Monitoring Audit2019-06-26T11:17:56+02:00
  • monitoring

All forms of monitoring of communications are unlawful in terms of RICA, unless they take place under one of the legally recognised exceptions. This includes monitoring email, websites visited and telephone calls made. Many organisations struggle to determine what processes and procedures they need to put in place in order to be able to rely on the exceptions and hence monitor in a legally compliant manner.

We offer a Monitoring Audit, which is one of our compliance audits. We also offer a requirements assessment but that is something different.

What is the risk of non-compliance?

A failure to monitor in a legally compliant manner can expose the managing director or CEO as “the Systems Controller” or any other person he has authorised to act as System Controller (who is responsible for monitoring under the so-called ‘business exception’ in RICA), susceptible to imprisonment not exceeding 10 years or a fine not exceeding R2 million.
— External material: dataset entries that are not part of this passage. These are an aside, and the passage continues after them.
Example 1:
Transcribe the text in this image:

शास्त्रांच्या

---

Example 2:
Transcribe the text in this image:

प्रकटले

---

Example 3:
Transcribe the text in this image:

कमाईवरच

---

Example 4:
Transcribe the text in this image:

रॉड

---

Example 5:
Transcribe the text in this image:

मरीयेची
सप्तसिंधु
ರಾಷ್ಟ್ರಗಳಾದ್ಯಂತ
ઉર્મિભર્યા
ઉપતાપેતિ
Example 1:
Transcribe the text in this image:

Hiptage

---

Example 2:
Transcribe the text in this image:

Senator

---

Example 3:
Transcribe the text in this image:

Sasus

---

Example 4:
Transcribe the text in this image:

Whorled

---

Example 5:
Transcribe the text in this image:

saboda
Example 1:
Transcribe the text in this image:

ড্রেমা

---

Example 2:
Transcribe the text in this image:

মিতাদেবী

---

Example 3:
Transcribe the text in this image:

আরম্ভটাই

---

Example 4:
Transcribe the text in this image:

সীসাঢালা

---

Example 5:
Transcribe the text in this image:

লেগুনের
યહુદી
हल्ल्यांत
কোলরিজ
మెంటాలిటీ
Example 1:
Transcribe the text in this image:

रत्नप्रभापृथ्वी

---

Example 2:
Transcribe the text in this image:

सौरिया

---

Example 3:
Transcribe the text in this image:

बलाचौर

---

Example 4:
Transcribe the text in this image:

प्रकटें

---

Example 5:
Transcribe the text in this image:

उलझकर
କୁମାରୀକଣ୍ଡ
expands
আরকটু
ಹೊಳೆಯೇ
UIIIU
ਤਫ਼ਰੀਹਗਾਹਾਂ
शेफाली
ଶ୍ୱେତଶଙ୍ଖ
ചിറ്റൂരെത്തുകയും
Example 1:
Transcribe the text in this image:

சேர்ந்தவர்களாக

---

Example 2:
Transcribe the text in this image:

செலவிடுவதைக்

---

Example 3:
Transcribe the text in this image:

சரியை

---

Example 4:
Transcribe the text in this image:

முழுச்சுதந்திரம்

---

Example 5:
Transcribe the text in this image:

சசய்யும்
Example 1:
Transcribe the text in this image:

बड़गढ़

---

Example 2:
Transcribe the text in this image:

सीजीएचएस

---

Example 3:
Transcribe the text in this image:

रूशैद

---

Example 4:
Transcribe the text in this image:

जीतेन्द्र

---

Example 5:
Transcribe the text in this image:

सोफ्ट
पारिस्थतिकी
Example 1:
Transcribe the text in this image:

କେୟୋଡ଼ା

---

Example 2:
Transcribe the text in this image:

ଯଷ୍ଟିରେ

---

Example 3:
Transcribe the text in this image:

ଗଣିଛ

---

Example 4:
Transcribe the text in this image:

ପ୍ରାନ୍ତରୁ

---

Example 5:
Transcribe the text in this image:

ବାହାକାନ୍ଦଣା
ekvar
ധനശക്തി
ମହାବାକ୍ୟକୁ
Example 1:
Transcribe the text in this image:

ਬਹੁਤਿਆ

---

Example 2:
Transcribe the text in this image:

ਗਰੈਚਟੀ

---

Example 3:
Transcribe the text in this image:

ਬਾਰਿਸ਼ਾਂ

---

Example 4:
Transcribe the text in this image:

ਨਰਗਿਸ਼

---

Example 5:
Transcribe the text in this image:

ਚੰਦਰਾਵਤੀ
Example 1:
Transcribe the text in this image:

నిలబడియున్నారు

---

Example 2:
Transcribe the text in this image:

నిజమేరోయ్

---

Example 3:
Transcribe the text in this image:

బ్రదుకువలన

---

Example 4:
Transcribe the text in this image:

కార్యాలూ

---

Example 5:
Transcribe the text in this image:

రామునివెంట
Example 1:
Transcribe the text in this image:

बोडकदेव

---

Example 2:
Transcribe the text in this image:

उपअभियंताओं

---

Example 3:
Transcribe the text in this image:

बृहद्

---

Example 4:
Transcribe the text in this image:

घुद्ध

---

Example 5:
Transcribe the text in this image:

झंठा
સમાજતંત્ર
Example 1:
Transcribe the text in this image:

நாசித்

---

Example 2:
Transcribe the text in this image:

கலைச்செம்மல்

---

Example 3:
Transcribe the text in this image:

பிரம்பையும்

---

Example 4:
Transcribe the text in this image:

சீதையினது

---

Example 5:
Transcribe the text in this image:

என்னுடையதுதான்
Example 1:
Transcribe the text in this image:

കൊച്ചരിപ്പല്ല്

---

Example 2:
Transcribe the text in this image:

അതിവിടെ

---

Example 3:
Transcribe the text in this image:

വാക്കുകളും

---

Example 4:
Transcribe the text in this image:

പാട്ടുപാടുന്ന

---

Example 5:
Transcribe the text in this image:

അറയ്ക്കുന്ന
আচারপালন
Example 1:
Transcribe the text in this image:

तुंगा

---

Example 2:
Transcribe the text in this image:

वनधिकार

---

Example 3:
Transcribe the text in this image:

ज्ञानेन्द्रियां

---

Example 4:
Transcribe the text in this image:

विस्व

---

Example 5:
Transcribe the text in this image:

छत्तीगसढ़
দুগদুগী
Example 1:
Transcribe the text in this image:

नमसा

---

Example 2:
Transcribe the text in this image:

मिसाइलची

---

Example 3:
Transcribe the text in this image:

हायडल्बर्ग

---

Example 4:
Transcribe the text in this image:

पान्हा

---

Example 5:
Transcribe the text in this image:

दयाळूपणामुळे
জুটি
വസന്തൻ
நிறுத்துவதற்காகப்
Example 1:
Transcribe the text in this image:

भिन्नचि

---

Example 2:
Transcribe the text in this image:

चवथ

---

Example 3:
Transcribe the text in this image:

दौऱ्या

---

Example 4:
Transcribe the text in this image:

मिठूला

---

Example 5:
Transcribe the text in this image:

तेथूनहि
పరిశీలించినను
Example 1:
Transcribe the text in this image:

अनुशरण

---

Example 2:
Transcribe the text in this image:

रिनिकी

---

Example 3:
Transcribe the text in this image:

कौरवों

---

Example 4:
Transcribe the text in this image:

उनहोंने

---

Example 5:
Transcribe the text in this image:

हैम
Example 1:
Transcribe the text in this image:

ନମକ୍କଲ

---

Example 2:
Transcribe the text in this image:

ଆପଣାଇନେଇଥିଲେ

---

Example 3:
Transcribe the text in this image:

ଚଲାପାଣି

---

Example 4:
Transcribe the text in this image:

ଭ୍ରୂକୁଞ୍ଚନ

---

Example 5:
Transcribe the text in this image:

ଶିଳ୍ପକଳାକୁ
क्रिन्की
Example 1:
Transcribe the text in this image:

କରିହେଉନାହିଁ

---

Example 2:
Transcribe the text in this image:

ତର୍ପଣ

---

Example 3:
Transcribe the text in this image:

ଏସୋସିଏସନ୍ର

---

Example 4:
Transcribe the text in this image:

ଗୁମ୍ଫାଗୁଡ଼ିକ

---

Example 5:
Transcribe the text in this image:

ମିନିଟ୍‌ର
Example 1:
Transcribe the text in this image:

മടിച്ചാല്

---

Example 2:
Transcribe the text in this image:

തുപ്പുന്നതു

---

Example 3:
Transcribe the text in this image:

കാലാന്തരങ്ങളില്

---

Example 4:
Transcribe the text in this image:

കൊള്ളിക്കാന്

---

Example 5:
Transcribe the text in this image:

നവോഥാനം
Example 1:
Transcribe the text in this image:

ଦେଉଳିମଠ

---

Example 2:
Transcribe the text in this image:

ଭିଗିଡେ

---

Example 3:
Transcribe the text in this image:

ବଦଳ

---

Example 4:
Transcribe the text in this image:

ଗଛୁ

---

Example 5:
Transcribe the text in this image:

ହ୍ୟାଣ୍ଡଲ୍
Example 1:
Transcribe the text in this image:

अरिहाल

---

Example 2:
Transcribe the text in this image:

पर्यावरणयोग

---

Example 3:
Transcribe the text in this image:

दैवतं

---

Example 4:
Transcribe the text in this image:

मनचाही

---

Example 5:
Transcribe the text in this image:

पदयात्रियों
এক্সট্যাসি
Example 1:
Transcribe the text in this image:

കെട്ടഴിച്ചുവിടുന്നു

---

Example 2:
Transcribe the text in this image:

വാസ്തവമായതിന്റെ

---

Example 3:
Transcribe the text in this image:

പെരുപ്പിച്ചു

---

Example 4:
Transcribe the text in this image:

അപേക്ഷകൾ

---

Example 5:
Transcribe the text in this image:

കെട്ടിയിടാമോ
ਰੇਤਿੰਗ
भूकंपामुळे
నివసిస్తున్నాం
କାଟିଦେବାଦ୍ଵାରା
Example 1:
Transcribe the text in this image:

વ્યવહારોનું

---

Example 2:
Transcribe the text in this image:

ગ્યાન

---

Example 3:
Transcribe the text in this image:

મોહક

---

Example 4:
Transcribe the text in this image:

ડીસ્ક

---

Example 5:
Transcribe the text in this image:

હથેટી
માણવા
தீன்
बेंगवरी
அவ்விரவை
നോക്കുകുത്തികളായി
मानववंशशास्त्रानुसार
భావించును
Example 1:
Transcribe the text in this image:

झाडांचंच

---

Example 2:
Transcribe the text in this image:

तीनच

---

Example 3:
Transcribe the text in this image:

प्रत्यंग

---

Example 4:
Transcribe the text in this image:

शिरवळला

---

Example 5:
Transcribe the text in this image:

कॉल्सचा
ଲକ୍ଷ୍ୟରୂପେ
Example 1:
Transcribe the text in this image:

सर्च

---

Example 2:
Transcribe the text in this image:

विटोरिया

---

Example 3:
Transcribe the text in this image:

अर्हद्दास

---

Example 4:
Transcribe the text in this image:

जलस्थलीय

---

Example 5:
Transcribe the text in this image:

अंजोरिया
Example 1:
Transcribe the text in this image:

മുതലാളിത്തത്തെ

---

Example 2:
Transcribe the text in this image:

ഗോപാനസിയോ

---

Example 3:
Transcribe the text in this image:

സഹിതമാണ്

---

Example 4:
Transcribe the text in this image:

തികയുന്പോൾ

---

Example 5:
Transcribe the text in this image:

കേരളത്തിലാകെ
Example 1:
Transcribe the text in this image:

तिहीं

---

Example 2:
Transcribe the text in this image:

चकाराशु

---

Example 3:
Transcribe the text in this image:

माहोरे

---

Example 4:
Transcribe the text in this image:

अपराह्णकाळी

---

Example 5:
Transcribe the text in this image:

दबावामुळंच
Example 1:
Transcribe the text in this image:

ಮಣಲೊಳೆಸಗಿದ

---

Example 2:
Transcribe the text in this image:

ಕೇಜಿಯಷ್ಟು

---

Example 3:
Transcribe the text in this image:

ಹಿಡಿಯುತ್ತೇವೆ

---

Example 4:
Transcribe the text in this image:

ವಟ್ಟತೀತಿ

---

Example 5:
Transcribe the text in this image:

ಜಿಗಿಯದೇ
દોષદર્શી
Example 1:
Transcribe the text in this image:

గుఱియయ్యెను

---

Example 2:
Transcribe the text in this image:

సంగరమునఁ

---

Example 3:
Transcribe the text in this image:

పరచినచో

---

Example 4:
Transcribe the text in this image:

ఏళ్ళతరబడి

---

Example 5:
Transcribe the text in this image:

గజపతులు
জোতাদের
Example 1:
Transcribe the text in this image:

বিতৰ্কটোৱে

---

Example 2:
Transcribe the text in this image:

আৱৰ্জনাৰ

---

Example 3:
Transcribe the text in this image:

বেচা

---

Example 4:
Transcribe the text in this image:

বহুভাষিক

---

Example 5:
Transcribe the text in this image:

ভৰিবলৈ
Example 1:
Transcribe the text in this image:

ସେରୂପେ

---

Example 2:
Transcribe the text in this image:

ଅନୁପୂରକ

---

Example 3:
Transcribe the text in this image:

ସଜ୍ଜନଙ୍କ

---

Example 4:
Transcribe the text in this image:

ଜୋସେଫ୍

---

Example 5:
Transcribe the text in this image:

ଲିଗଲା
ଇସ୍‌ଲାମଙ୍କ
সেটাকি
What is included in the Monitoring Audit

In the Monitoring Audit, we perform a GAP analysis where we:

  1. assess the extent to which an organisation is “compliant” with applicable monitoring and interception laws, and
  2. assess the legal risks posed by the use of information and communications technology in organisations.

Where necessary, we recommend solutions which would ensure compliance with South African regulatory requirements and implement best practice where sound business practice, rather than a legal requirement, dictate that risk be managed.